Jetzt sind die Künstler mit einem Mal frei – und können offen reden. Man trifft sie in verrauchten Bars wie dem «Sugarman», wo der Sturz Asads mit Freudengesängen und Whisky-Shots gefeiert wurde. Oder im «Café Mazbout», durch dessen hohe Fenster das Sonnenlicht am Nachmittag schräg auf dunkle Holztische fällt. Hier sitzt der 70-jährige Mustafa Ali mit seinen Freunden um einen vollen Aschenbecher und diskutiert über die Lage des Landes.
Die Städte sind liberal, die Dörfer konservativ
Der berühmte Bildhauer mit Bart, Béret und Stumpen hat während des Kriegs in Damaskus ausgeharrt. Unzählige seiner Freunde seien weggegangen, sagt er. Jetzt kämen sie wieder zurück. Wie Bashar Rachmani, ein Kunstkritiker, der gerade nach 42 Jahren Exil in Paris zum ersten Mal zurück in der alten Heimat ist. «Es ist überwältigend», sagt er. «Aber wir wissen nicht, was uns jetzt bevorsteht.»
Die Damaszener Kunstszene hat schwere Zeiten hinter sich. Die syrische Hauptstadt galt als eines der wichtigsten Kulturzentren des Nahen Ostens.
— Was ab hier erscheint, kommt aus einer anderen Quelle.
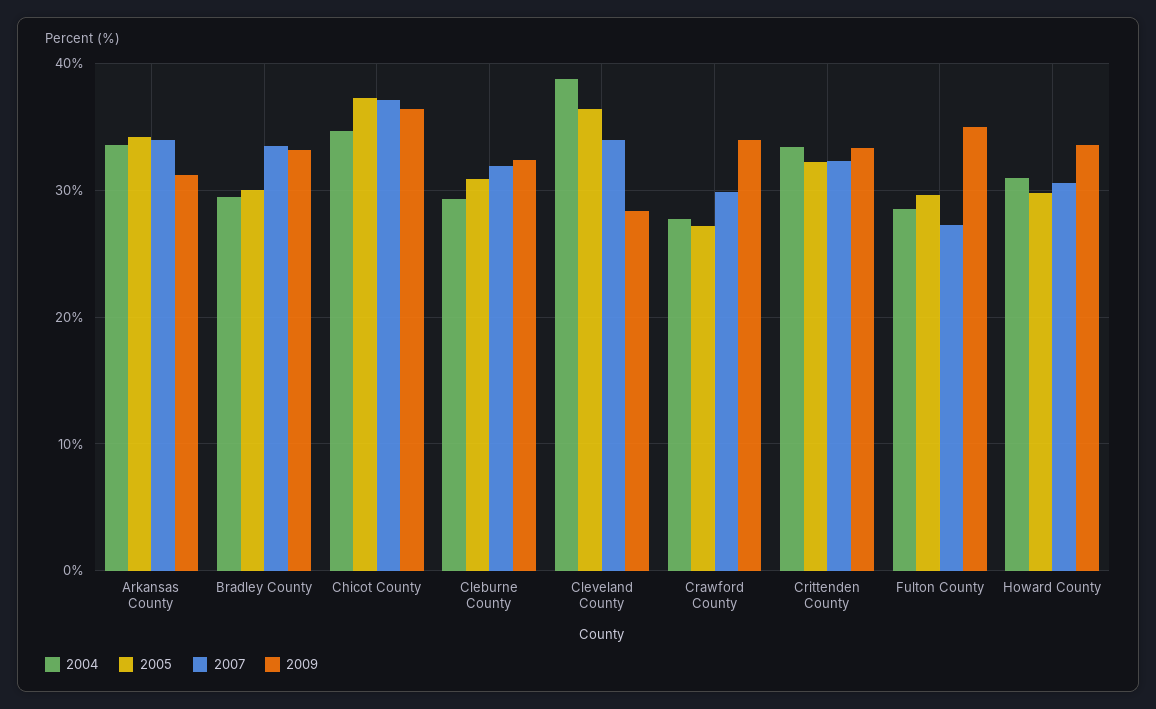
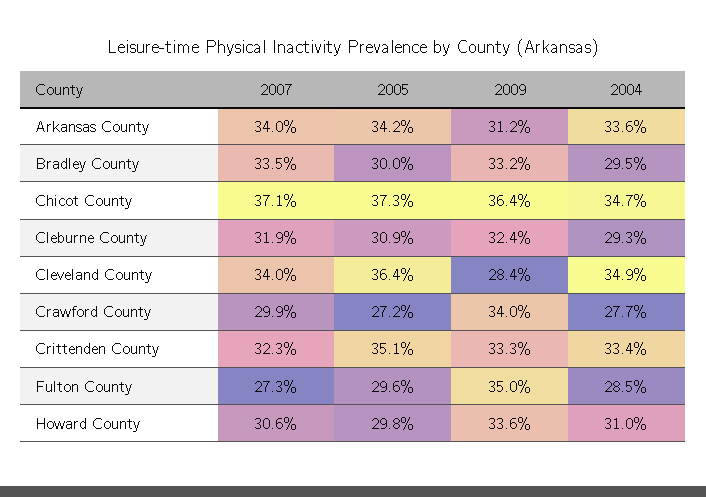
  {
    "2004": {
      "Arkansas County": 33.6,
      "Bradley County": 29.5,
      "Chicot County": 34.7,
      "Cleburne County": 29.3,
-     "Cleveland County": 39,
+     "Cleveland County": 34.9,
      "Crawford County": 27.7,
      "Crittenden County": 33.4,
      "Fulton County": 28.5,
      "Howard County": 31
    },
    "2005": {
      "Arkansas County": 34.2,
      "Bradley County": 30,
      "Chicot County": 37.3,
      "Cleburne County": 30.9,
      "Cleveland County": 36.4,
      "Crawford County": 27.2,
-     "Crittenden County": 32,
+     "Crittenden County": 35.1,
      "Fulton County": 29.6,
      "Howard County": 29.8
    },
    "2007": {
      "Arkansas County": 34,
      "Bradley County": 33.5,
      "Chicot County": 37.1,
      "Cleburne County": 31.9,
      "Cleveland County": 34,
      "Crawford County": 29.9,
      "Crittenden County": 32.3,
      "Fulton County": 27.3,
      "Howard County": 30.6
    },
    "2009": {
      "Arkansas County": 31.2,
      "Bradley County": 33.2,
      "Chicot County": 36.4,
      "Cleburne County": 32.4,
      "Cleveland County": 28.4,
      "Crawford County": 34,
      "Crittenden County": 33.3,
      "Fulton County": 35,
      "Howard County": 33.6
    }
  }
Doch mit der Machtübernahme von Bashar al-Asads Vater Hafez im Jahr 1970 änderte sich das. Wegen der Repression flohen viele Intellektuelle ins Ausland. Als 2011 der Aufstand gegen das Regime ausbrach und dieses mit roher Gewalt reagierte, gingen erneut unzählige Künstler ins Exil.
Man dürfe jetzt bloss nicht aufgeben, findet Alwan, die junge Malerin. Sie verwende ganz bewusst bunte, schrille Farben für ihre Wandgemälde, sagt sie. «Die Kunst hier war in der letzten Zeit oftmals finster und bedrückend. Ich will das ändern.» Andere fürchten hingegen, dass sie in Zukunft eingeschränkt werden könnten. «Als Bildhauer mache ich mir besonders Sorgen», sagt Mustafa Ali. «Die Islamisten hassen normalerweise figurative Kunst.»
Tatsächlich könnten die Künstler ins Fadenkreuz der neuen Machthaber geraten. Trotz der Damaszener Kulturtradition sind sie in Syrien mit ihren zumeist linken oder liberalen Ansichten eine kleine Minderheit. «Die Städte in Syrien sind zwar liberal. Aber in den Dörfern sind die Leute konservativ», sagt Alwan. Angesichts der bitteren Armut und des Leids infolge des Bürgerkriegs sei das nachvollziehbar. «Sie setzen ihre Hoffnung auf Gott.»
«Damaskus wird niemals fallen»
An der Veranstaltung in der Galerie Zawaya sind die Gäste derweil uneins, wie sie mit der neuen Regierung umgehen sollen. Immer wieder melden sich Künstler zu Wort. Man müsse jetzt aufstehen und Haltung zeigen, sagen manche. Andere wiederum meinen, man solle Regimevertreter einladen, um mit ihnen zu diskutieren. Doch bis jetzt gibt es noch nicht einmal einen Kulturminister.
Marwan Tayara hingegen will sich nicht einschüchtern lassen. Er habe einen russischen Pass und könne auch ins Ausland gehen. «Aber dies ist mein Land, und ich liebe es.» Wenn man die Welt als Körper betrachte, dann sei Damaskus eines der pochenden Herzen. «Damaskus wird niemals fallen», sagt er. «Selbst Timur, der mächtige Mongolenführer, hat die Stadt nicht kleingekriegt.»